U.S. bishops chairman expresses concerns, calls for careful implementation of health care executive
October 14, 2017 | posted by United States Conference of Catholic Bishops
U.S. bishops chairman expresses concerns, calls for careful implementation of health care executive order
On October 13, President Trump signed an Executive Order on health care, and news about the Administration ending subsidies to insurers to help lower-income individuals was confirmed by Administration officials around the same time. In light of these developments, Bishop Frank J. Dewane of Venice, Florida, Chairman of the U.S. Conference of Catholic Bishops' (USCCB) Committee on Domestic Justice and Human Development, called for the Administration and Congress to protect low income people, as well as enact comprehensive reform for the sake of the most vulnerable.
Bishop Dewane’s full statement follows:
“President Trump signed an executive order yesterday intended to allow the sale of health insurance across state lines, and expanding certain insurance options and arrangements. The USCCB will closely monitor the implementation and impacts of this executive order by the relevant administrative agencies.

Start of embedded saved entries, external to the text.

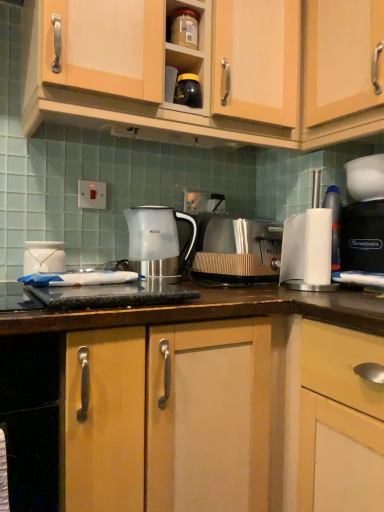
Question: Does white glossy jar at left, the 2th appliance positioned from the top, have a greater width compared to translucent plastic kettle at center?

Choices:
 (A) no
 (B) yes

Answer: (A)

Question: From the image's perspective, is white glossy jar at left, the 2th appliance positioned from the top, on translucent plastic kettle at center?

Choices:
 (A) yes
 (B) no

Answer: (B)

Question: Would you consider white glossy jar at left, which is the first appliance in bottom-to-top order, to be distant from translucent plastic kettle at center?

Choices:
 (A) yes
 (B) no

Answer: (B)

Question: Is white glossy jar at left, which is the first appliance in bottom-to-top order, surrounding translucent plastic kettle at center?

Choices:
 (A) no
 (B) yes

Answer: (A)

Question: From a real-world perspective, is white glossy jar at left, the 2th appliance positioned from the top, physically below translucent plastic kettle at center?

Choices:
 (A) no
 (B) yes

Answer: (B)

Question: From their relative heights in the image, would you say white paper towel at right is taller or shorter than black glossy jar at upper center, placed as the first appliance when sorted from right to left?

Choices:
 (A) short
 (B) tall

Answer: (B)

Question: Looking at the image, does white paper towel at right seem bigger or smaller compared to black glossy jar at upper center, the first appliance in the top-to-bottom sequence?

Choices:
 (A) big
 (B) small

Answer: (A)

Question: Considering the relative positions of white paper towel at right and black glossy jar at upper center, the first appliance in the top-to-bottom sequence, in the image provided, is white paper towel at right to the left or to the right of black glossy jar at upper center, the first appliance in the top-to-bottom sequence,?

Choices:
 (A) left
 (B) right

Answer: (B)

Question: Relative to black glossy jar at upper center, which is the second appliance in bottom-to-top order, is white paper towel at right in front or behind?

Choices:
 (A) behind
 (B) front

Answer: (A)

Question: Is white paper towel at right wider or thinner than white glossy jar at left, the 1th appliance positioned from the left?

Choices:
 (A) wide
 (B) thin

Answer: (B)

Question: From the image's perspective, is white paper towel at right located above or below white glossy jar at left, the 1th appliance positioned from the left?

Choices:
 (A) below
 (B) above

Answer: (B)

Question: In the image, is white paper towel at right positioned in front of or behind white glossy jar at left, the 1th appliance positioned from the left?

Choices:
 (A) front
 (B) behind

Answer: (B)

Question: From a real-world perspective, is white paper towel at right above or below white glossy jar at left, the 2th appliance positioned from the top?

Choices:
 (A) above
 (B) below

Answer: (A)

Question: Considering the positions of white glossy jar at left, the second appliance when ordered from right to left, and white paper towel at right in the image, is white glossy jar at left, the second appliance when ordered from right to left, wider or thinner than white paper towel at right?

Choices:
 (A) wide
 (B) thin

Answer: (A)

Question: From a real-world perspective, is white glossy jar at left, which is the first appliance in bottom-to-top order, positioned above or below white paper towel at right?

Choices:
 (A) below
 (B) above

Answer: (A)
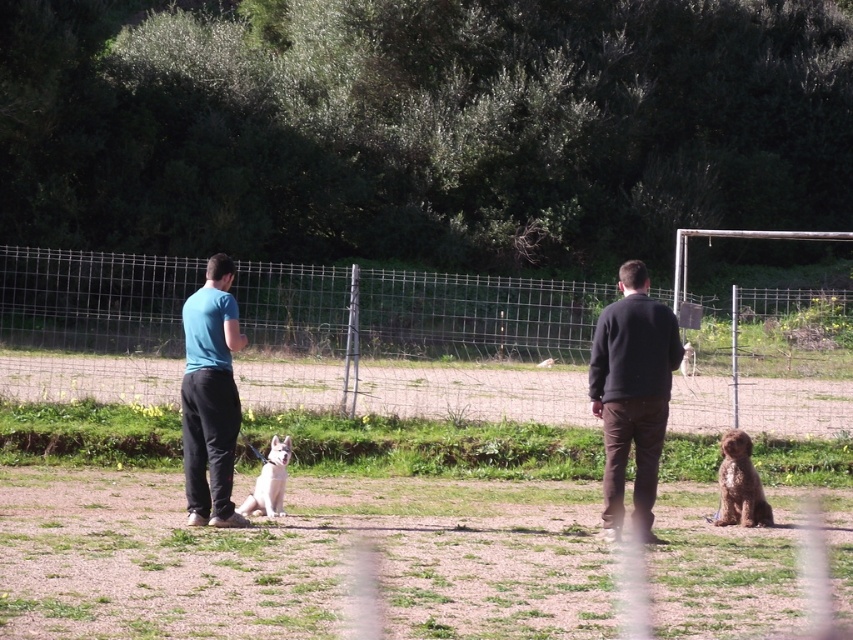
The width and height of the screenshot is (853, 640). What do you see at coordinates (299, 557) in the screenshot?
I see `brown dirt field at center` at bounding box center [299, 557].

Who is higher up, brown dirt field at center or blue cotton shirt at left?

blue cotton shirt at left

You are a GUI agent. You are given a task and a screenshot of the screen. Output one action in this format:
    pyautogui.click(x=<x>, y=<y>)
    Task: Click on the brown dirt field at center
    The width and height of the screenshot is (853, 640).
    Given the screenshot: What is the action you would take?
    pyautogui.click(x=299, y=557)

Is point (175, 355) more distant than point (206, 314)?

That is True.

Can you confirm if metallic wire fence at center is positioned above blue cotton shirt at left?

Indeed, metallic wire fence at center is positioned over blue cotton shirt at left.

Locate an element on the screen. The height and width of the screenshot is (640, 853). metallic wire fence at center is located at coordinates (415, 340).

Image resolution: width=853 pixels, height=640 pixels. In order to click on metallic wire fence at center in this screenshot , I will do `click(415, 340)`.

Based on the photo, does dark brown sweater at right have a larger size compared to white fur dog at center?

Yes.

Who is higher up, dark brown sweater at right or white fur dog at center?

dark brown sweater at right

Find the location of a particular element. The height and width of the screenshot is (640, 853). dark brown sweater at right is located at coordinates (631, 394).

Locate an element on the screen. dark brown sweater at right is located at coordinates (631, 394).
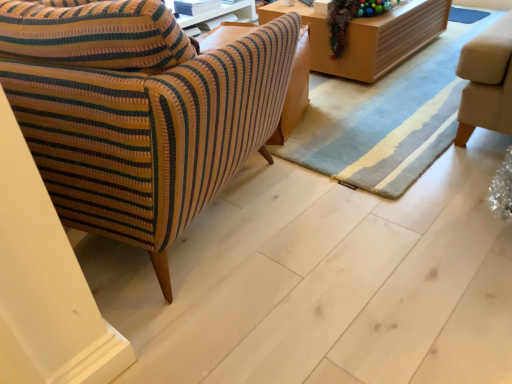
Question: Does striped fabric armchair at left come in front of shiny metallic garland at upper right?

Choices:
 (A) no
 (B) yes

Answer: (B)

Question: Is striped fabric armchair at left wider than shiny metallic garland at upper right?

Choices:
 (A) yes
 (B) no

Answer: (A)

Question: From the image's perspective, does striped fabric armchair at left appear higher than shiny metallic garland at upper right?

Choices:
 (A) no
 (B) yes

Answer: (A)

Question: Could you tell me if striped fabric armchair at left is facing shiny metallic garland at upper right?

Choices:
 (A) no
 (B) yes

Answer: (B)

Question: Is striped fabric armchair at left to the right of shiny metallic garland at upper right from the viewer's perspective?

Choices:
 (A) no
 (B) yes

Answer: (A)

Question: From the image's perspective, is striped fabric armchair at left under shiny metallic garland at upper right?

Choices:
 (A) no
 (B) yes

Answer: (B)

Question: Could you tell me if wooden table at upper center is turned towards striped fabric armchair at left?

Choices:
 (A) no
 (B) yes

Answer: (A)

Question: Can you confirm if wooden table at upper center is thinner than striped fabric armchair at left?

Choices:
 (A) yes
 (B) no

Answer: (A)

Question: Can you confirm if wooden table at upper center is positioned to the right of striped fabric armchair at left?

Choices:
 (A) yes
 (B) no

Answer: (A)

Question: Is wooden table at upper center located outside striped fabric armchair at left?

Choices:
 (A) no
 (B) yes

Answer: (B)

Question: Considering the relative sizes of wooden table at upper center and striped fabric armchair at left in the image provided, is wooden table at upper center wider than striped fabric armchair at left?

Choices:
 (A) yes
 (B) no

Answer: (B)

Question: Is the position of wooden table at upper center more distant than that of striped fabric armchair at left?

Choices:
 (A) no
 (B) yes

Answer: (B)

Question: Considering the relative sizes of shiny metallic garland at upper right and wooden table at upper center in the image provided, is shiny metallic garland at upper right wider than wooden table at upper center?

Choices:
 (A) no
 (B) yes

Answer: (A)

In general, robust options for people to obtain health coverage, as well as flexibility and approaches aimed at increased affordability, are important strategies in health care. However, in implementing this executive order, great care must be taken to avoid risk of additional harm to those who now receive health care coverage through exchanges formed under the Affordable Care Act.
Administration officials also confirmed that subsidies to insurers designed to help low income individuals afford insurance would be ending. This is of grave concern. The Affordable Care Act is, by no means, perfect, but as leaders attempt to address impending challenges to insurance market stability and affordability, they must not use people’s health care as leverage or as a bargaining chip. To do so would be to strike at the heart of human dignity and the fundamental right to health care. The poor and vulnerable will bear the brunt of such an approach.
Ultimately, this Executive Order ignores many more significant problems in the nation’s health care system. Congress must still act on comprehensive reform in order to provide a sustainable framework for health care, providing lasting solutions for the life, conscience, immigrant access, market stability, and underlying affordability problems that remain unaddressed.”